Capillary electrophoresis, matrix-assisted laser desorption, and ionization time-of-flight mass spectrometry (MALDI-TOF-MS) and Brdicka reaction can be used to characterize human and rabbit metallothionein, despite having the same number of -sulfhydryl (-SH) groups. In addition, a method is developed, based on capillary zone electrophoresis coupled with a diode array detector (CZE-DAD), for simultaneous analysis of ibuprofen (IBU) and phenylephrine (PHE) in bulk and tablets. Using antibodies against cyclic citrullinated peptides (CCPs), rheumatoid arthritis (RA) can be diagnosed by capillary electrophoresis with laser-induced fluorescence detection (CE-LIF).

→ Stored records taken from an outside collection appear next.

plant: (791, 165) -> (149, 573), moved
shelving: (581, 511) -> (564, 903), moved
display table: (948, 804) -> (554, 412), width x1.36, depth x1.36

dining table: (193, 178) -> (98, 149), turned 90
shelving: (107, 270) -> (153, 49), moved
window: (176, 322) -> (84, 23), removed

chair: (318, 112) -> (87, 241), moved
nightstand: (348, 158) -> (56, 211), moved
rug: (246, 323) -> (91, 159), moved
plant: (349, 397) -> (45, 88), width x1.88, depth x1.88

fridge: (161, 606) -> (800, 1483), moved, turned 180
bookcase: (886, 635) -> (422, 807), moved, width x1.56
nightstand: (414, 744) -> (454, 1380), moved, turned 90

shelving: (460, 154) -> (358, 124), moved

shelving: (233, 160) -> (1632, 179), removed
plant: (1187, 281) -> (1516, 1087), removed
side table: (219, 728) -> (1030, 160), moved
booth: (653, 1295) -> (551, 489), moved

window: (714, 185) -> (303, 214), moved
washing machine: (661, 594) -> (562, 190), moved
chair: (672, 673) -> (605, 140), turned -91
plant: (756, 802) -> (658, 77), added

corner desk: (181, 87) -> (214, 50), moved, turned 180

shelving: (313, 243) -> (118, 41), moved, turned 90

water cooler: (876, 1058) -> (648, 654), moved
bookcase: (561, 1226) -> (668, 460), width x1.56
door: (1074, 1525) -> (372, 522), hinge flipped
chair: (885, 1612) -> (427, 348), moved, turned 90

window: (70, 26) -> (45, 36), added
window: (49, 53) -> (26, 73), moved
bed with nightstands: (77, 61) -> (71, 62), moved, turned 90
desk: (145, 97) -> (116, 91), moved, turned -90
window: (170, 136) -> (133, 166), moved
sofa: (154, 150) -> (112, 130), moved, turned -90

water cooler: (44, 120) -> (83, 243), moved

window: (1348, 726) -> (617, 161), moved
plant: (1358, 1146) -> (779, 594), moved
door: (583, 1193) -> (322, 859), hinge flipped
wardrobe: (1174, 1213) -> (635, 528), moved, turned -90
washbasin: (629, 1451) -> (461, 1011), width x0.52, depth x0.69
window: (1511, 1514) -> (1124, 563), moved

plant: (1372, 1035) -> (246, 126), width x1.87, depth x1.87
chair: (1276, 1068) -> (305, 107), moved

Further, microchip capillary electrophoresis (MCE) can be used for on-chip detection of trace amounts of glyphosate and glufosinate residues in agricultural products, trace amounts of nitrite and nitrate in cerebrospinal fluid (CSF), trace amount of compound in medicinal plants, separation of hemagglutinin (HA) and nucleocapsid protein (NP) gene PCR products from influenza A (H1N1) virus, sex identification of ancient DNA samples, determination of functional proteins in infant milk formula, and topological DNA variants. Thiols in proteins can also be analyzed using microchip capillary electrophoresis with laser-induced fluorescence detection (μCE-LIF). Rapid determination of catecholamines (CAs) in urine samples can also be done, using non-aqueous microchip electrophoresis (NAMCE). Recently a research group of Prof Willis, from Jet Propulsion Laboratory, USA, suggested that microchip electrophoresis (ME) could be used in future NASA exploration missions, which can help in filling the gaps in our knowledge of life beyond earth.